---- RECORDS FOR THIS EXERCISE

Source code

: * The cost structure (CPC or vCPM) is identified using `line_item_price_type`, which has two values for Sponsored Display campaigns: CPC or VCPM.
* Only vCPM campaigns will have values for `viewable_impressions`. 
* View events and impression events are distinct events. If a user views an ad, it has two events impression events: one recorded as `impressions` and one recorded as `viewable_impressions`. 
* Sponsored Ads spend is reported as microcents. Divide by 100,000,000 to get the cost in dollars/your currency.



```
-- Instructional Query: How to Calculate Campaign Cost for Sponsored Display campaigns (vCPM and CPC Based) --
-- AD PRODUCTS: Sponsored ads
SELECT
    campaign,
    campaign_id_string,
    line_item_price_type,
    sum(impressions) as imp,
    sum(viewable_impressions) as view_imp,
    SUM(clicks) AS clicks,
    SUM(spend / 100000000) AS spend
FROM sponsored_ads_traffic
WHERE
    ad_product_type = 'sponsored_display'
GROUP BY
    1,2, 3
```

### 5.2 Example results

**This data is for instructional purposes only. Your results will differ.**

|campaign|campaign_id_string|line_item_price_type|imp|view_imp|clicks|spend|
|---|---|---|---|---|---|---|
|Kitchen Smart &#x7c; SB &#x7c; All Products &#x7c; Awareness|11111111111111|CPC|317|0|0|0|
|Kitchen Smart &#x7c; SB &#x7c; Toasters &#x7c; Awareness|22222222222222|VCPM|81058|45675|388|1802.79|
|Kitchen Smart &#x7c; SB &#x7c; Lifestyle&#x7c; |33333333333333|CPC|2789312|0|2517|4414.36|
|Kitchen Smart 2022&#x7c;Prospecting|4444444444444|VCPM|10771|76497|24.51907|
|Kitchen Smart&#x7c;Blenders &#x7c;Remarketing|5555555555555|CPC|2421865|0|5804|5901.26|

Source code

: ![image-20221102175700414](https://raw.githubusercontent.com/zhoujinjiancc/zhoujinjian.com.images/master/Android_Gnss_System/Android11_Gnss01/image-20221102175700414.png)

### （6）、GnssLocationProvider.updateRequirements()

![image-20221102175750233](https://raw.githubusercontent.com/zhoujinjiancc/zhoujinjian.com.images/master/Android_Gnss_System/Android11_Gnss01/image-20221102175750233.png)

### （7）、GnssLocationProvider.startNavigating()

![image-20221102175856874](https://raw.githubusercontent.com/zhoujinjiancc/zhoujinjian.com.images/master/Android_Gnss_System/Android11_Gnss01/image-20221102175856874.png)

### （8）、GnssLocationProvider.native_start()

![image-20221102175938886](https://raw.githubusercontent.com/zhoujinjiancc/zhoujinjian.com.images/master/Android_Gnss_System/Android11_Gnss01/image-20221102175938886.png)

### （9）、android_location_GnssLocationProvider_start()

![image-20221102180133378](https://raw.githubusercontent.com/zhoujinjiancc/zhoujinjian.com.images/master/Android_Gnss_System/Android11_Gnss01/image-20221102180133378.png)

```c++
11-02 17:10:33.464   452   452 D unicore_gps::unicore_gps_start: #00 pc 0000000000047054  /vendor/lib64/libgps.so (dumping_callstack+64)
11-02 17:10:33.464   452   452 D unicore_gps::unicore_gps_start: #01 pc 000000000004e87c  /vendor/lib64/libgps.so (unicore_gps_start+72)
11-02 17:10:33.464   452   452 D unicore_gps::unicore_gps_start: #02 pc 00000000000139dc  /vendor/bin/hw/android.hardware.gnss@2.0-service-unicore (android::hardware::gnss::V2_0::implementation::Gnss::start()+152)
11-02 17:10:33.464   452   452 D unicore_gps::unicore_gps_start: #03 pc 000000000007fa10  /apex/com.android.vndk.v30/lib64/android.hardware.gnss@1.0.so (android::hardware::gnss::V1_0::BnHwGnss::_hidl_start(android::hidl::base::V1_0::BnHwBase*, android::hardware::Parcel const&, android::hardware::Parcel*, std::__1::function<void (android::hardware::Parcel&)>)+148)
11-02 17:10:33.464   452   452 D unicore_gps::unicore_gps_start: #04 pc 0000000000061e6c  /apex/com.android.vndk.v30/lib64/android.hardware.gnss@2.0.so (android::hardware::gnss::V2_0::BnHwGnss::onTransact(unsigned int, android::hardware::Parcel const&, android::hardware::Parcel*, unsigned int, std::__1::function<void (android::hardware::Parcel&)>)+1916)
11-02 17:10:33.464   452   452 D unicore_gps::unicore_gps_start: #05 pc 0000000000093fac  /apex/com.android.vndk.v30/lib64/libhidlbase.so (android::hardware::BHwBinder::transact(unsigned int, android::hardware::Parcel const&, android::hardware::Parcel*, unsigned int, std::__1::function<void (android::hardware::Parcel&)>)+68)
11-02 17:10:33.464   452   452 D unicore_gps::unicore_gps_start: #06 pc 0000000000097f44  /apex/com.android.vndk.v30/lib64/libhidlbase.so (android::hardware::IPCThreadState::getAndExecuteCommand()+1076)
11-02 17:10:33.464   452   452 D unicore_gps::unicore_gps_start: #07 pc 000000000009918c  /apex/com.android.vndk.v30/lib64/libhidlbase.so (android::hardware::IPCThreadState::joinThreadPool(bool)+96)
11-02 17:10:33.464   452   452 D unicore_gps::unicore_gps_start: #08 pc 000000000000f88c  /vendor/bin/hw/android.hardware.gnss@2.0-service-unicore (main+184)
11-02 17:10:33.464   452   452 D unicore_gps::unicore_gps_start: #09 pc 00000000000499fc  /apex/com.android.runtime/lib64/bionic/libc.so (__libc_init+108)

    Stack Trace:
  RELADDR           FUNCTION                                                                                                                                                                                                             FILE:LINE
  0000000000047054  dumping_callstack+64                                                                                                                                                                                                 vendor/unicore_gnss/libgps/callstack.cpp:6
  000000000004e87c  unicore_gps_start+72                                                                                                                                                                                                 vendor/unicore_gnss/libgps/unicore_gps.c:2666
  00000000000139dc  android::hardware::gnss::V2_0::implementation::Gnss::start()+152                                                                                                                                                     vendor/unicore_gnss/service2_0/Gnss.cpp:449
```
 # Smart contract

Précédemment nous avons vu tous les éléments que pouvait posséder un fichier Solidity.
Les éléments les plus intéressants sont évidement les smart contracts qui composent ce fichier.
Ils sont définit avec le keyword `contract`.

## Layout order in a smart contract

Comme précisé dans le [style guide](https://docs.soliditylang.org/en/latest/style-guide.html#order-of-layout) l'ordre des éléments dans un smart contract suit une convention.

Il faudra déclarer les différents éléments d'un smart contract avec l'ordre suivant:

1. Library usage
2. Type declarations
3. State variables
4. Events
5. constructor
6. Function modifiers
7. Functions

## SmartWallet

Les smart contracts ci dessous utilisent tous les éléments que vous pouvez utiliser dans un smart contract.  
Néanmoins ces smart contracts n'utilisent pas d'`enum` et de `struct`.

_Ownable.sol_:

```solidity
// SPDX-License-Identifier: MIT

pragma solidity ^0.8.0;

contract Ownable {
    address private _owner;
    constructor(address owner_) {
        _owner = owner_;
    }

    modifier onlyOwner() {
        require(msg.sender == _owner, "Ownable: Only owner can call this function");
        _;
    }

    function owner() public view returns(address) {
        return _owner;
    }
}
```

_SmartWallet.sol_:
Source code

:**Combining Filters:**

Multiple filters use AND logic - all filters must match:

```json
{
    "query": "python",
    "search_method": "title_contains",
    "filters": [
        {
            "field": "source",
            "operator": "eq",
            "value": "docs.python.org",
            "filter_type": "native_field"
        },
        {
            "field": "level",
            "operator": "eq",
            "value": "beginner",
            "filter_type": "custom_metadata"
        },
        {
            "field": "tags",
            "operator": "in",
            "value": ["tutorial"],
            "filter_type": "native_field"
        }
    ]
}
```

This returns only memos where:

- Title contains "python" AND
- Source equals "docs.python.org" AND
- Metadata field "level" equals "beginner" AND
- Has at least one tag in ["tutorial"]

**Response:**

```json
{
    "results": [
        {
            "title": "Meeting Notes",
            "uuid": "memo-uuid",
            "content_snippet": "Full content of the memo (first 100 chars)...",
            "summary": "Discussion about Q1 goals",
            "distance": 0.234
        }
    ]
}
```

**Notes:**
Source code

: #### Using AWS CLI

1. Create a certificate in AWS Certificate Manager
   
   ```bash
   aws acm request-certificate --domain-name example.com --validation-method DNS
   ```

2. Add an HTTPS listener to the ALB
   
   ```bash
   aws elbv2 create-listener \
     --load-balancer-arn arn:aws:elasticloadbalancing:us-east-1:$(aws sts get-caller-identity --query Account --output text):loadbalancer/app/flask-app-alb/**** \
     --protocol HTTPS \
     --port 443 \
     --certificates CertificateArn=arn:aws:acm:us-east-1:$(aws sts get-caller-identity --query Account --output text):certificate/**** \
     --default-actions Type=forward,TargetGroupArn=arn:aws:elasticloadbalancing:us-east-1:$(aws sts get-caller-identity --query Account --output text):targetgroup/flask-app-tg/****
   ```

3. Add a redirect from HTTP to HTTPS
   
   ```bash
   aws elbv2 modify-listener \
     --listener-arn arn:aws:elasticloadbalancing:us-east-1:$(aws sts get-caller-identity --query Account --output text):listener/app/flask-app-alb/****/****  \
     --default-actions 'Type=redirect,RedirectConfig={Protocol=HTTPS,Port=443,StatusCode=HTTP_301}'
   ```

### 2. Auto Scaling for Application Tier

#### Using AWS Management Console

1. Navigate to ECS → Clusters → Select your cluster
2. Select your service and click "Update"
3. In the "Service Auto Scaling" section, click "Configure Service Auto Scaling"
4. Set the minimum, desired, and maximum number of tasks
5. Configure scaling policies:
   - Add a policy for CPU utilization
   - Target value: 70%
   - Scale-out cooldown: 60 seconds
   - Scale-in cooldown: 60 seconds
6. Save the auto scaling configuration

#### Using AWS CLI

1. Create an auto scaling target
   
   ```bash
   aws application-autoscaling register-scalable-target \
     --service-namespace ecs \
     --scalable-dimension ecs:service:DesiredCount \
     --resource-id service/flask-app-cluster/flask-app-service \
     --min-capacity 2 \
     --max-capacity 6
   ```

--------

- _EXERCISE DIRECTIONS_: Isolate the lines above that contain the word "tutorial" and copy them.

- _TASK SOLUTION_:
            "value": ["tutorial"],
- Has at least one tag in ["tutorial"]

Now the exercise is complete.